Futel
- Formation: 2014; 11 years ago
- Founders: Karl Anderson, Elijah St. Clair
- Headquarters: Portland, Oregon
- Services: Telecommunications
- Website: futel.net

= Futel =

Public arts organization providing free telecommunications services

Futel is a public arts organization in Portland, Oregon dedicated to preserving and maintaining public telephone hardware and offering free phone and basic information services. Futel was founded by Karl Anderson, a former software engineer, and Elijah St. Clair.

==Technology==
Karl Anderson stated that one motivation for the project was to explore the idea of urban furniture. Other reasons were to preserve an important part of hacker history, and to salvage and re-use manufactured items at the end of their lifecycle. The original Futel phones were set up in Portland, Oregon. The organization cleans and repurposes old public payphones which are often salvaged from Craigslist or scrappers. Using interface boxes, they are converted into VoIP phones which are made available publicly, with no cost for phone calls. Anderson has said the service runs on "Asterisk and OpenVPN and a lot of scripts."

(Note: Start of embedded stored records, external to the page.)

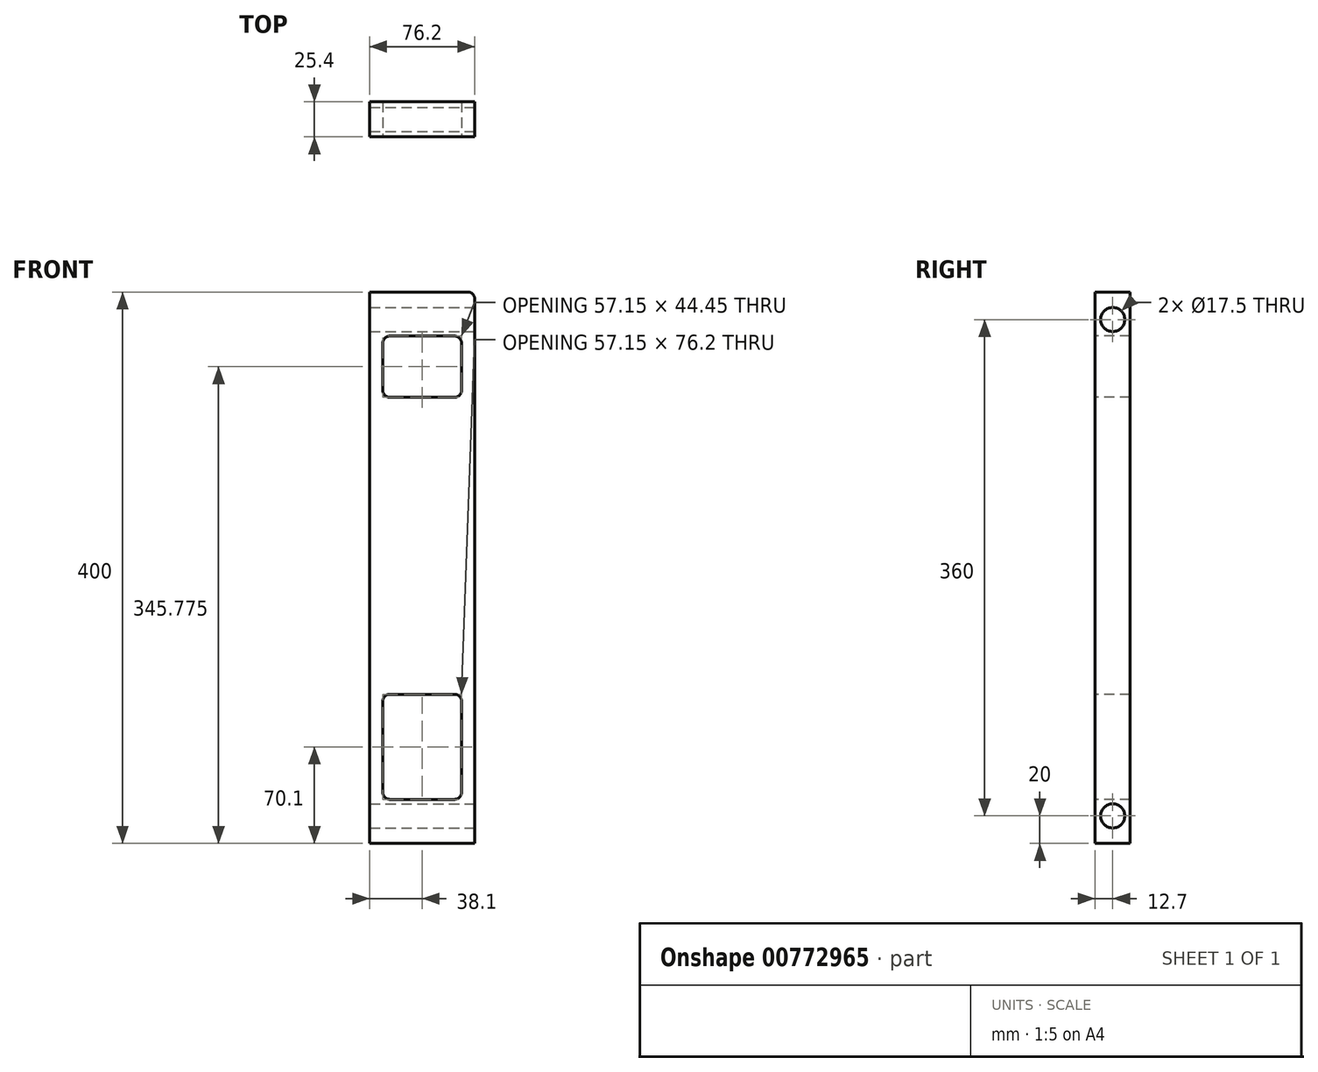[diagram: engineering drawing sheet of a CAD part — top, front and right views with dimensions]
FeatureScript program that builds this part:
annotation { "Feature Type Name" : "Feature", "Feature Type Description" : "" }
export const myFeature = defineFeature(function(context is Context, id is Id, definition is map)
    precondition{}
    {
        {
            var Q0;
            Q0=qCreatedBy(makeId("Front.planeOp"),FACE);
            var sketch = newSketch(context, id + "F0", { "sketchPlane" : qUnion([Q0])});
            skLineSegment(sketch, "E0", {"start": v(0, 0) * mm, "end": v(0, 400) * mm});
            skLineSegment(sketch, "E1", {"start": v(0, 400) * mm, "end": v(76.2, 400) * mm});
            skLineSegment(sketch, "E2", {"start": v(0, 0) * mm, "end": v(76.2, 0) * mm});
            skLineSegment(sketch, "E3", {"start": v(76.2, 0) * mm, "end": v(76.2, 400) * mm});
            skLineSegment(sketch, "E4", {"start": v(76.2, 400) * mm, "end": v(76.2, 400) * mm});
            skSolve(sketch);
        }
        {
            var Q0;
            Q0=makeQuery(id+"F0.imprint","IMPRINT",FACE,{"disambiguationData":[TD([[makeQuery(id+"F0.imprint","IMPRINT",EDGE,{"derivedFrom":sQuery(id+"F0.wireOp",EDGE,"E0")}),-1.0]])]});
            extrude(context, id + "F1", {"entities" : qUnion([Q0]), "depth" : 25.4 * mm, "offsetDistance" : 25.4 * mm});
        }
        {
            var Q0;
            Q0=makeQuery(id+"F1.opExtrude","SWEPT_FACE",FACE,{"disambiguationData":[OSD([sQuery(id+"F0.wireOp",EDGE,"E3")])]});
            var sketch = newSketch(context, id + "F2", { "sketchPlane" : qUnion([Q0])});
            skLineSegment(sketch, "E5", {"start": v(-12.7, 0) * mm, "end": v(-12.7, 20) * mm});
            skLineSegment(sketch, "E6", {"start": v(-12.7, 20) * mm, "end": v(-12.7, 380) * mm});
            skSolve(sketch);
        }
        {
            var Q0;
            Q0=sQuery(id+"F2.wireOp",VERTEX,"E6.end");
            var Q1;
            Q1=sQuery(id+"F2.wireOp",VERTEX,"E5.end");
            var Q2;
            Q2=makeQuery(id+"F1.opExtrude","SWEPT_BODY",BODY,{"disambiguationData":[OSD([sQuery(id+"F0.wireOp",EDGE,"E0"),sQuery(id+"F0.wireOp",EDGE,"E1"),sQuery(id+"F0.wireOp",EDGE,"E2"),sQuery(id+"F0.wireOp",EDGE,"E3")])]});
            hole(context, id + "F3", {"style" : HoleStyle.SIMPLE, "endStyle" : HoleEndStyle.THROUGH, "standardTappedOrClearance" : lookupTablePath({ "standard" : "ISO", "fit" : "Normal", "size" : "M16", "type" : "Clearance" }), "standardBlindInLast" : lookupTablePath({ "fit" : "Standard", "standard" : "ISO", "size" : "M16", "type" : "Clearance" }), "holeDiameter" : 17.5 * mm, "majorDiameter" : 6.35 * mm, "tappedDepth" : 19.4 * mm, "tapClearance" : 3, "locations" : qUnion([Q0, Q1]), "scope" : qUnion([Q2])});
        }
        {
            var Q0;
            Q0=makeQuery(id+"F1.opExtrude","CAP_FACE",FACE,{"disambiguationData":[OSD([sQuery(id+"F0.wireOp",EDGE,"E0"),sQuery(id+"F0.wireOp",EDGE,"E1"),sQuery(id+"F0.wireOp",EDGE,"E2"),sQuery(id+"F0.wireOp",EDGE,"E3")])],"isStart":false});
            var sketch = newSketch(context, id + "F4", { "sketchPlane" : qUnion([Q0])});
            skLineSegment(sketch, "E7", {"start": v(0, 0) * mm, "end": v(9.53, 0) * mm});
            skLineSegment(sketch, "E8", {"start": v(76.2, 0) * mm, "end": v(66.67, 0) * mm});
            skLineSegment(sketch, "E9", {"start": v(66.67, 0) * mm, "end": v(66.67, 32) * mm});
            skLineSegment(sketch, "E10", {"start": v(9.53, 0) * mm, "end": v(9.53, 32) * mm});
            skLineSegment(sketch, "E11.bottom", {"start": v(9.52, 32) * mm, "end": v(66.68, 32) * mm});
            skLineSegment(sketch, "E11.top", {"start": v(9.52, 108.2) * mm, "end": v(66.67, 108.2) * mm});
            skLineSegment(sketch, "E11.left", {"start": v(9.53, 32) * mm, "end": v(9.53, 108.2) * mm});
            skLineSegment(sketch, "E11.right", {"start": v(66.68, 32) * mm, "end": v(66.67, 108.2) * mm});
            skLineSegment(sketch, "E12", {"start": v(0, 200) * mm, "end": v(22.17, 200) * mm});
            skLineSegment(sketch, "E13.MirrorCS", {"start": v(9.52, 368) * mm, "end": v(66.68, 368) * mm});
            skLineSegment(sketch, "E14.top", {"start": v(9.52, 323.55) * mm, "end": v(66.68, 323.55) * mm});
            skLineSegment(sketch, "E14.left", {"start": v(9.52, 368) * mm, "end": v(9.52, 323.55) * mm});
            skLineSegment(sketch, "E14.right", {"start": v(66.68, 368) * mm, "end": v(66.68, 323.55) * mm});
            skSolve(sketch);
        }
        {
            var Q0;
            Q0=makeQuery(id+"F4.imprint","IMPRINT",FACE,{"disambiguationData":[TD([[makeQuery(id+"F4.imprint","IMPRINT",EDGE,{"derivedFrom":sQuery(id+"F4.wireOp",EDGE,"E11.bottom")}),1.0]])]});
            var Q1;
            Q1=makeQuery(id+"F4.imprint","IMPRINT",FACE,{"disambiguationData":[TD([[makeQuery(id+"F4.imprint","IMPRINT",EDGE,{"derivedFrom":sQuery(id+"F4.wireOp",EDGE,"E13.MirrorCS")}),-1.0]])]});
            extrude(context, id + "F5", {"entities" : qUnion([Q0, Q1]), "operationType" : NewBodyOperationType.REMOVE, "endBound" : BoundingType.THROUGH_ALL, "oppositeDirection" : true, "depth" : 25.4 * mm, "offsetDistance" : 25.4 * mm});
        }
        {
            var Q0;
            Q0=makeQuery(id+"F5.boolean.opBoolean","COPY",EDGE,{"derivedFrom":makeQuery(id+"F5.opExtrude","SWEPT_EDGE",EDGE,{"disambiguationData":[OSD([sQuery(id+"F4.wireOp",EDGE,"E11.top"),sQuery(id+"F4.wireOp",EDGE,"E11.left")])]})});
            var Q1;
            Q1=makeQuery(id+"F5.boolean.opBoolean","COPY",EDGE,{"derivedFrom":makeQuery(id+"F5.opExtrude","SWEPT_EDGE",EDGE,{"disambiguationData":[OSD([sQuery(id+"F4.wireOp",EDGE,"E11.top"),sQuery(id+"F4.wireOp",EDGE,"E11.right")])]})});
            var Q2;
            Q2=makeQuery(id+"F5.boolean.opBoolean","COPY",EDGE,{"derivedFrom":makeQuery(id+"F5.opExtrude","SWEPT_EDGE",EDGE,{"disambiguationData":[OSD([sQuery(id+"F4.wireOp",EDGE,"E9"),sQuery(id+"F4.wireOp",EDGE,"E11.bottom"),sQuery(id+"F4.wireOp",EDGE,"E11.right")])]})});
            var Q3;
            Q3=makeQuery(id+"F5.boolean.opBoolean","COPY",EDGE,{"derivedFrom":makeQuery(id+"F5.opExtrude","SWEPT_EDGE",EDGE,{"disambiguationData":[OSD([sQuery(id+"F4.wireOp",EDGE,"E10"),sQuery(id+"F4.wireOp",EDGE,"E11.bottom"),sQuery(id+"F4.wireOp",EDGE,"E11.left")])]})});
            var Q4;
            Q4=makeQuery(id+"F5.boolean.opBoolean","COPY",EDGE,{"derivedFrom":makeQuery(id+"F5.opExtrude","SWEPT_EDGE",EDGE,{"disambiguationData":[OSD([sQuery(id+"F4.wireOp",EDGE,"E14.top"),sQuery(id+"F4.wireOp",EDGE,"E14.left")])]})});
            var Q5;
            Q5=makeQuery(id+"F5.boolean.opBoolean","COPY",EDGE,{"derivedFrom":makeQuery(id+"F5.opExtrude","SWEPT_EDGE",EDGE,{"disambiguationData":[OSD([sQuery(id+"F4.wireOp",EDGE,"E14.top"),sQuery(id+"F4.wireOp",EDGE,"E14.right")])]})});
            var Q6;
            Q6=makeQuery(id+"F5.boolean.opBoolean","COPY",EDGE,{"derivedFrom":makeQuery(id+"F5.opExtrude","SWEPT_EDGE",EDGE,{"disambiguationData":[OSD([sQuery(id+"F4.wireOp",EDGE,"E13.MirrorCS"),sQuery(id+"F4.wireOp",EDGE,"E14.left")])]})});
            var Q7;
            Q7=makeQuery(id+"F5.boolean.opBoolean","COPY",EDGE,{"derivedFrom":makeQuery(id+"F5.opExtrude","SWEPT_EDGE",EDGE,{"disambiguationData":[OSD([sQuery(id+"F4.wireOp",EDGE,"E13.MirrorCS"),sQuery(id+"F4.wireOp",EDGE,"E14.right")])]})});
            fillet(context, id + "F6", {"entities" : qUnion([Q0, Q1, Q2, Q3, Q4, Q5, Q6, Q7]), "radius" : 5.08 * mm, "tangentPropagation" : true, "allowEdgeOverflow" : false});
        }
        {
            var Q0;
            Q0=makeQuery(id+"F1.opExtrude","SWEPT_EDGE",EDGE,{"disambiguationData":[OSD([sQuery(id+"F0.wireOp",EDGE,"E1"),sQuery(id+"F0.wireOp",EDGE,"E3")])]});
            fillet(context, id + "F7", {"entities" : qUnion([Q0]), "radius" : 5.08 * mm, "tangentPropagation" : true, "allowEdgeOverflow" : false});
        }
    });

The payphones operate using publicly-available internet connections. The phones have automated phone trees and users can make a call to local social services, to a weather forecast line, or access local transit information. Volunteers act as telephone operators, offering information about the Futel service, or are available for conversation. Users using Futel's phones may also access voicemail boxes. The system has a "wildcard line" where people can listen to samples of audio left on the main voicemail line along with commentary from Anderson and others.

==Network==
In February 2021, there were 10 Futel phones in Portland and 3 in other cities. Phones were set up in Detroit and Ypsilanti, Michigan, and Long Beach, Washington. The organization has provided free phone service for a Portland-area homeless encampment after receiving funding from the Awesome Foundation. In 2019 the organization reported their phones being used to make 12,000 phone calls. Futel also said their usage went up and not down during the first year of the COVID-19 pandemic when they outfitted their phone kiosks with handwashing stations and used volunteers to keep the phones clean.

The project is funded is primarily through grants and is staffed with volunteers. The project has inspired others such as the PhilTel project in Philadelphia and the RandTel project in Randolph, Vermont. Futel publishes a zine called Party Line.